For one, this is the sixth massive military demonstration focused on encircling Taiwan since August 2022.
Justice Mission 2025 involves all Chinese military branches of the Eastern Theater responsible for executing any war against Taiwan—including rocket, naval, air force, and coast guard.
If past is prologue, Chinese military operations will last for several days before returning to average levels of military activity. During this time, expect new weapon systems to be demonstrated in live-fire exercises, such as the YJ-20 anti-ship ballistic missile fired from a Chinese destroyer on Dec. 28 with a range in excess of 1,000 miles.
Chinese military forces may also attempt to board and inspect vessels transiting the Taiwan Strait—a threat first leveled in April 2023 and since acted on against Taiwan’s shipping around its island of Kinmen.
Another troubling incident refuted by Taiwan is Chinese state media is drone video taken during Justice Mission 2025 of downtown Taipei.
If true, this drone very likely violated territorial airspace—a red line not crossed in over 67 years.
This would signal Beijing is much more willing to take risks, and closer to shedding blood than any time since the second Taiwan crisis of 1958.
Over 1,000 people were killed, several ships were sunk from both sides, and 31 Communist Chinese jets were shot down.
Should the current “exercises” by the Chinese military spiral into open hostilities, it is less clear how a large-scale war would be averted.
Unlike the third Taiwan crisis of 1996, the military balance is more in favor of Beijing than ever before.
The United States sent two carrier strike groups toward Taiwan as Beijing flexed its naval and rocket forces in an abortive effort to scuttle the election of Taiwanese President Lee Teng-hui—who Beijing viewed as pro Taiwan independence.

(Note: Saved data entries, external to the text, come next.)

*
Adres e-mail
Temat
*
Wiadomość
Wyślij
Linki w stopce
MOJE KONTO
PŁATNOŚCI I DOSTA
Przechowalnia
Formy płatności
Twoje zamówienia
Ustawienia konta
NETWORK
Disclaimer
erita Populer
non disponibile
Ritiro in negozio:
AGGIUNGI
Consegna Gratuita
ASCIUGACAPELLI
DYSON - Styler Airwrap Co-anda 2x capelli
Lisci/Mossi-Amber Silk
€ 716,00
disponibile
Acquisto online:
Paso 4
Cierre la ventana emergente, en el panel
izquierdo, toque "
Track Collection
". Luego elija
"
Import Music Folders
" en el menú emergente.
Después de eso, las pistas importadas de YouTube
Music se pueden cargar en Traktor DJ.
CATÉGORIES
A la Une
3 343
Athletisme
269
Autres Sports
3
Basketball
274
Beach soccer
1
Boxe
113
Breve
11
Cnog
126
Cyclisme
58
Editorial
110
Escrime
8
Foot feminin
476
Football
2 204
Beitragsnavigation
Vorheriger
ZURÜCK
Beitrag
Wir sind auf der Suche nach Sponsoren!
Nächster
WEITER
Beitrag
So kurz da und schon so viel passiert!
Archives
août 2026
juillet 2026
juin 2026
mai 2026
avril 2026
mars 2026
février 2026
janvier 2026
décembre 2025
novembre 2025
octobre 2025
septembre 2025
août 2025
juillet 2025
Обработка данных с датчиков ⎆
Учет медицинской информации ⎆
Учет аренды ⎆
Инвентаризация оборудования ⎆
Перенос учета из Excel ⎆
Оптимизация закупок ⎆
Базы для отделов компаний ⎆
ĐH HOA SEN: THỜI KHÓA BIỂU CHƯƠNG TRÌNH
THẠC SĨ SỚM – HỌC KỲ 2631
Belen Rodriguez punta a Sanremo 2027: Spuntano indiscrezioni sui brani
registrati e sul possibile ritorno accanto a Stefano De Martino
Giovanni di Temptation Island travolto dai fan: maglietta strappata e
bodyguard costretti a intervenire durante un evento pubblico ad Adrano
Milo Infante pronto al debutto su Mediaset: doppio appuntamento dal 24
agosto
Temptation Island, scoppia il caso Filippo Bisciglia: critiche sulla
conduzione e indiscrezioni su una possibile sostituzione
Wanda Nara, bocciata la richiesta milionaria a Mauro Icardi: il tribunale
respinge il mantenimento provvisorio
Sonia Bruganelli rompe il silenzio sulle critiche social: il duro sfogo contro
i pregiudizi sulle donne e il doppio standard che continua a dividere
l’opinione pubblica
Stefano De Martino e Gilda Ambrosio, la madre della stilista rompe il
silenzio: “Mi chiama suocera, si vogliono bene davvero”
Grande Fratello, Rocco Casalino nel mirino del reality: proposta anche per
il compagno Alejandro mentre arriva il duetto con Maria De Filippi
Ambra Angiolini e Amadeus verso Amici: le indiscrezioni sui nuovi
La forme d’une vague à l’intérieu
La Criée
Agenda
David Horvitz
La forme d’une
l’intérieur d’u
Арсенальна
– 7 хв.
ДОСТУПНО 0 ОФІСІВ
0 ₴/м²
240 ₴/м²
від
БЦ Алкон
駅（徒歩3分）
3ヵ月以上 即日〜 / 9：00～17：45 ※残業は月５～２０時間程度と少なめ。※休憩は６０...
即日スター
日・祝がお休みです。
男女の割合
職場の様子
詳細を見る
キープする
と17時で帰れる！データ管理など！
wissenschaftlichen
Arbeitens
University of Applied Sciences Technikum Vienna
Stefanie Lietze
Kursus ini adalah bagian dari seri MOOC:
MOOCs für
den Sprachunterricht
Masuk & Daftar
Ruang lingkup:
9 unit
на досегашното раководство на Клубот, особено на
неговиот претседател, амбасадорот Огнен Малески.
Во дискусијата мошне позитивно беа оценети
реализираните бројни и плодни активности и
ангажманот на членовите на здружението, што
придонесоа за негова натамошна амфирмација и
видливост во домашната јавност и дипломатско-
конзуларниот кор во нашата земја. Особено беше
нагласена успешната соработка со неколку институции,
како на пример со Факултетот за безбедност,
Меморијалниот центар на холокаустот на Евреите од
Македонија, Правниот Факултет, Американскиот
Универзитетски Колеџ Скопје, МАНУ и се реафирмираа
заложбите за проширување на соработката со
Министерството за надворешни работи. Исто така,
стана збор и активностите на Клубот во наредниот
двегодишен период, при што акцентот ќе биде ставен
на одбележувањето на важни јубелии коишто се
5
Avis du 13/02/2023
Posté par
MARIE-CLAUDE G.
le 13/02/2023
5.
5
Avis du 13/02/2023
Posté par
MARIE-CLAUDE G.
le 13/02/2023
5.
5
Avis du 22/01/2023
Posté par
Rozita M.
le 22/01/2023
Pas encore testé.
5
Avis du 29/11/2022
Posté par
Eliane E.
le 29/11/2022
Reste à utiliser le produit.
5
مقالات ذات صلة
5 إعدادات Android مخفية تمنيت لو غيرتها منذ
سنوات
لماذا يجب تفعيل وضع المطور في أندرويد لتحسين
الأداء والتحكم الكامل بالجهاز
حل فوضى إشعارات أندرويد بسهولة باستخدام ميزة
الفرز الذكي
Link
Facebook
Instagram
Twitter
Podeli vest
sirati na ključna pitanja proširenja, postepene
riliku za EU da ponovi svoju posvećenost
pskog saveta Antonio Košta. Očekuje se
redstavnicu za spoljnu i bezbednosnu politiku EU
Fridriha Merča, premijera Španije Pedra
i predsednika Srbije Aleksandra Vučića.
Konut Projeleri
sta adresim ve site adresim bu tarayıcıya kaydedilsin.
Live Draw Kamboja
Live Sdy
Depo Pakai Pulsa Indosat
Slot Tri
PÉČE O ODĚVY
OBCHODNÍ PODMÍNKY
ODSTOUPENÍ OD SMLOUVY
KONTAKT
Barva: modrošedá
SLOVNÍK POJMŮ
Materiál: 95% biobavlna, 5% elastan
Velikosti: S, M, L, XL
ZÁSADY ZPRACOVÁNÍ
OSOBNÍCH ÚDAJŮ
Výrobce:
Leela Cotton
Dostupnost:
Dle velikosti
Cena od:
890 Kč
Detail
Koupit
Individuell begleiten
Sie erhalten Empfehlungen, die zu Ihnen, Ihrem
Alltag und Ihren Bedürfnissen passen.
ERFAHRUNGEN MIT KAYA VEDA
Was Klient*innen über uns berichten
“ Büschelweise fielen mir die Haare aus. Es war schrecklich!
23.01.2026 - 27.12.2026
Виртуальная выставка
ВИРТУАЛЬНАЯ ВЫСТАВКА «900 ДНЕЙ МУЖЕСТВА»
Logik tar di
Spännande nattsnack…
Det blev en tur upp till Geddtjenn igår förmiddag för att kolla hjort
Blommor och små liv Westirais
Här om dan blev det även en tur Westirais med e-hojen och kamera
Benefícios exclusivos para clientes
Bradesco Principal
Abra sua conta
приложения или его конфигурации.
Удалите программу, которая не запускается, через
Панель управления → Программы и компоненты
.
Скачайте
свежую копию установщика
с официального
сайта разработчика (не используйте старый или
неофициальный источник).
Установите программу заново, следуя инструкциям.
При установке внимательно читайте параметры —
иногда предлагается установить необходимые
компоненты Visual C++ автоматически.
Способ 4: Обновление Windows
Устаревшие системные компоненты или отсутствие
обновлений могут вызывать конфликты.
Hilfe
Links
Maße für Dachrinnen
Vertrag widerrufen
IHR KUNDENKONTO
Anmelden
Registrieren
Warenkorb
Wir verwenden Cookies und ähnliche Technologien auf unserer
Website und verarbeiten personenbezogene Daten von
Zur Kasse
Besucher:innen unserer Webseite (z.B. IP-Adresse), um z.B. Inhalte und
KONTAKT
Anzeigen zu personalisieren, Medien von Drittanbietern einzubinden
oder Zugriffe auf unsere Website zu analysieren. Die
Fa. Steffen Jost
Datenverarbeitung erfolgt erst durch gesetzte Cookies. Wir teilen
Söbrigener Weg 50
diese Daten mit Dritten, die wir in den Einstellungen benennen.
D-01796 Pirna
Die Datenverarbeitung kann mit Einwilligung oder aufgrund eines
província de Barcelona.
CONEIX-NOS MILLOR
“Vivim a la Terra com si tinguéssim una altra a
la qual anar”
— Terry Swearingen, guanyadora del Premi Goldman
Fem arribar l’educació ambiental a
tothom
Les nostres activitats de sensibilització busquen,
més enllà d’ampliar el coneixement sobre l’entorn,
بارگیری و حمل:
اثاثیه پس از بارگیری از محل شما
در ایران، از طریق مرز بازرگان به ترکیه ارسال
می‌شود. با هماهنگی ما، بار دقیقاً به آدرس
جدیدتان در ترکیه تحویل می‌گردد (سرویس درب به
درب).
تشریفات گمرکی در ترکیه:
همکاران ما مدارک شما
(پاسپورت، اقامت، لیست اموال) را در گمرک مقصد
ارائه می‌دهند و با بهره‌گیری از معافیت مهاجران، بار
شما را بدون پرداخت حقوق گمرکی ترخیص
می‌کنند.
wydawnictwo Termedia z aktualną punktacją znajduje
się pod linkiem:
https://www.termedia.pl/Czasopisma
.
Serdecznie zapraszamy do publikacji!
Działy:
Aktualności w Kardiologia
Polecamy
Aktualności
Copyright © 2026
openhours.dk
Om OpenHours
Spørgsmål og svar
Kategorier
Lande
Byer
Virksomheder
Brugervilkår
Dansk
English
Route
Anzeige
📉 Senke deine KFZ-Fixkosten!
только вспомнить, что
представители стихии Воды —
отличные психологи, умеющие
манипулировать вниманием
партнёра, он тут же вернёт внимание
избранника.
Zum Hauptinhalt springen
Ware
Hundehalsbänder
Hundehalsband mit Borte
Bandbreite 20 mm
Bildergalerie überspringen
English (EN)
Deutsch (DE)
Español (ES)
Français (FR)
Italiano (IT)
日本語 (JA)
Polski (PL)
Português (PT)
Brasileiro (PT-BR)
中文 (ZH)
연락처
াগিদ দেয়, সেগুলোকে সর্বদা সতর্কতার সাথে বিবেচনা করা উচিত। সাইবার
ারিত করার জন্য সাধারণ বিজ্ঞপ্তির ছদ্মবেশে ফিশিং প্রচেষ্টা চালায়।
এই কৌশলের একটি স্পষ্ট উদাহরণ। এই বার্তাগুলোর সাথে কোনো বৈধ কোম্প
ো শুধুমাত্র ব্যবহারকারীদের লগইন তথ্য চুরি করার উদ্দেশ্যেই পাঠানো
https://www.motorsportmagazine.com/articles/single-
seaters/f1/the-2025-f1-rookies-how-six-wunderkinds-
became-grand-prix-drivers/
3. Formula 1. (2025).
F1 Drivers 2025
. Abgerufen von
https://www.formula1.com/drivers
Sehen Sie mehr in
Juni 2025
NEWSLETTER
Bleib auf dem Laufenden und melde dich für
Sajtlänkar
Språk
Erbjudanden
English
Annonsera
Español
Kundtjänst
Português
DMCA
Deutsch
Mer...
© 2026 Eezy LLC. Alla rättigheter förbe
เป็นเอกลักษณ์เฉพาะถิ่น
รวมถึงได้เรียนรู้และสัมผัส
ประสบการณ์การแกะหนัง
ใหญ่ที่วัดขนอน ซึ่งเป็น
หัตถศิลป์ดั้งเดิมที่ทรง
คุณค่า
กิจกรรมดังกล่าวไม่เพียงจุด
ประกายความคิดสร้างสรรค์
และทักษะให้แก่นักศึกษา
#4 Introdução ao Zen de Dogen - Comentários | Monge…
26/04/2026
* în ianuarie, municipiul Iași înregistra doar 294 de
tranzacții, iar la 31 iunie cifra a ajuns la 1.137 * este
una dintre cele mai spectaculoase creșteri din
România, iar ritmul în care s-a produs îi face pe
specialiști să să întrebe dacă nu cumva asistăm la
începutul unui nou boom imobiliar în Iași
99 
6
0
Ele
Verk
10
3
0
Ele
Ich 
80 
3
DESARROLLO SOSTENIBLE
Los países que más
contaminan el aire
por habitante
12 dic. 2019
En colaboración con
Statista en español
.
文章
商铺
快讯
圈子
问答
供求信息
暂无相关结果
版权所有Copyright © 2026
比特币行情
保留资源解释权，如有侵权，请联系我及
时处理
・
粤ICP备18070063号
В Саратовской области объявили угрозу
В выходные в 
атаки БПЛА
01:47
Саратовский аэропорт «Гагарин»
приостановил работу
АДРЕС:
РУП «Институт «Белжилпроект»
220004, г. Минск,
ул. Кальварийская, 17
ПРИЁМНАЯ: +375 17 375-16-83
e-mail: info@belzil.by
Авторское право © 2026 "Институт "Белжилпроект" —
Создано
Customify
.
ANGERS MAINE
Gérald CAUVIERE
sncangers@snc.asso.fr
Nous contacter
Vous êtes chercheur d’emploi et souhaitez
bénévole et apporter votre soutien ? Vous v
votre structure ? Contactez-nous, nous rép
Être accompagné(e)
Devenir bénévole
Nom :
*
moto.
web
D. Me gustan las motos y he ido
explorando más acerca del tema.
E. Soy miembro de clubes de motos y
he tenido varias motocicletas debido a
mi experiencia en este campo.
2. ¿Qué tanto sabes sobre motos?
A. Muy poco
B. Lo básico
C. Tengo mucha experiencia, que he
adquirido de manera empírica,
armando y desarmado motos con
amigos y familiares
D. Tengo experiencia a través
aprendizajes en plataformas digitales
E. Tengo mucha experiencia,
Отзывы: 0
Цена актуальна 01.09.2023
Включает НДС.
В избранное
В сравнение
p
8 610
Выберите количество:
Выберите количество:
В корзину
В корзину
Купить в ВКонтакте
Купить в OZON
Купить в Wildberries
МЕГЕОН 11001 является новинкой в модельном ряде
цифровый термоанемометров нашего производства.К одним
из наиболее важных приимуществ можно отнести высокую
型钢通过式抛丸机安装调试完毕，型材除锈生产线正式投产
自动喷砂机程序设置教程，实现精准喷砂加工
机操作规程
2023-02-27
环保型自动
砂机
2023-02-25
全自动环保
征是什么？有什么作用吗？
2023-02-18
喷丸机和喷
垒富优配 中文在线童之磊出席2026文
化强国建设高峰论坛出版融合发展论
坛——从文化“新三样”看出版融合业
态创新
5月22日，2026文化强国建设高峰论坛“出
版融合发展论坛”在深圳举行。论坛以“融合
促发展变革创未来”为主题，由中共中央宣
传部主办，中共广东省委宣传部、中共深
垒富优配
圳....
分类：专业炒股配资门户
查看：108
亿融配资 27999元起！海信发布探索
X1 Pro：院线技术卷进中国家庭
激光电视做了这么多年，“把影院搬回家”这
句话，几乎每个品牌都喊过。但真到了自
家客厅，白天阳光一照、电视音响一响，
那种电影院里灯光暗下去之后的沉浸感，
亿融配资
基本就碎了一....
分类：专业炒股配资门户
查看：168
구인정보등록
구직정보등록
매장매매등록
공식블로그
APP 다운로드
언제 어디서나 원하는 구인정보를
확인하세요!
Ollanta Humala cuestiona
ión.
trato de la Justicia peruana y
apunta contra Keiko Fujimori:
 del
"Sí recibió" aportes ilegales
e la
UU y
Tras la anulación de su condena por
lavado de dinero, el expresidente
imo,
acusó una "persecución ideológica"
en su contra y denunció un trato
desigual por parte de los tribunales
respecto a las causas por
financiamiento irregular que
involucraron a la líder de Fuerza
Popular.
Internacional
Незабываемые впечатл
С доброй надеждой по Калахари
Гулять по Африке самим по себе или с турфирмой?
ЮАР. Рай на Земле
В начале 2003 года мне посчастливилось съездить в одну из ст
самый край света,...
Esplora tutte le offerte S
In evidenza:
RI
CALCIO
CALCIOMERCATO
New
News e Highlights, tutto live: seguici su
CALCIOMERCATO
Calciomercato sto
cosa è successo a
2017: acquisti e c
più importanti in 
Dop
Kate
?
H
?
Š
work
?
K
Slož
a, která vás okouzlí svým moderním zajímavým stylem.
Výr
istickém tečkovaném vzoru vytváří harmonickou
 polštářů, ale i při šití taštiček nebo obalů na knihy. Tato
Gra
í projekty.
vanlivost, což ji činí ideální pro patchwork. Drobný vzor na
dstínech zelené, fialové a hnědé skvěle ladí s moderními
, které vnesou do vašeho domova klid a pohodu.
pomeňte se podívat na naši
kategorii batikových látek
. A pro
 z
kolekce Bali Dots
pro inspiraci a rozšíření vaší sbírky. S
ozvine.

Today, the U.S. Navy has two carrier strike groups and an amphibious ready group nearby, as well as significant amounts of land-based aircraft stationed in Japan and Korea
While impressive, China has built up a capability to target U.S. forces within 1000 miles of the mainland under a withering fire of land-based, sea-launched and air-launched missiles.
Beijing has a fleet of 400 modern naval warships to America’s 290 and a rocket force that numbers in the thousands.
Should war come between China and a U.S.-led coalition to deny China from seizing Taiwan, it would exceed in intensity anything seen in Ukraine or the Middle East in recent years.
While such a war would be disastrous for everyone, Beijing for decades has been preparing for while America and its allies are only now coming to terms.
Deterring war today requires capacity and unexpected actions to knock Beijing off its timelines.
It is never too late to bolster U.S. and allied defenses to deter and, if necessary, prevail in what would be a long and very uncertain war.
War on this scale would not only determine the fate of Taiwan, but also America. For this reason, greater efforts to rebuild our defense industry, build warships, increase stockpiles of key munitions, and further integrate war planning with key allies in measurable ways is urgently needed in the coming months.
Justice Mission 2025 is a reminder China is preparing for war as America’s enemies undermine U.S. vital national interests and dismantle the entire international system that has benefited the American people for more than eight decades.
Platitudes will not deter aggressive dictators. Actions are all that matters. The question for 2026 is, will America be able to keep Asian tensions from boiling over?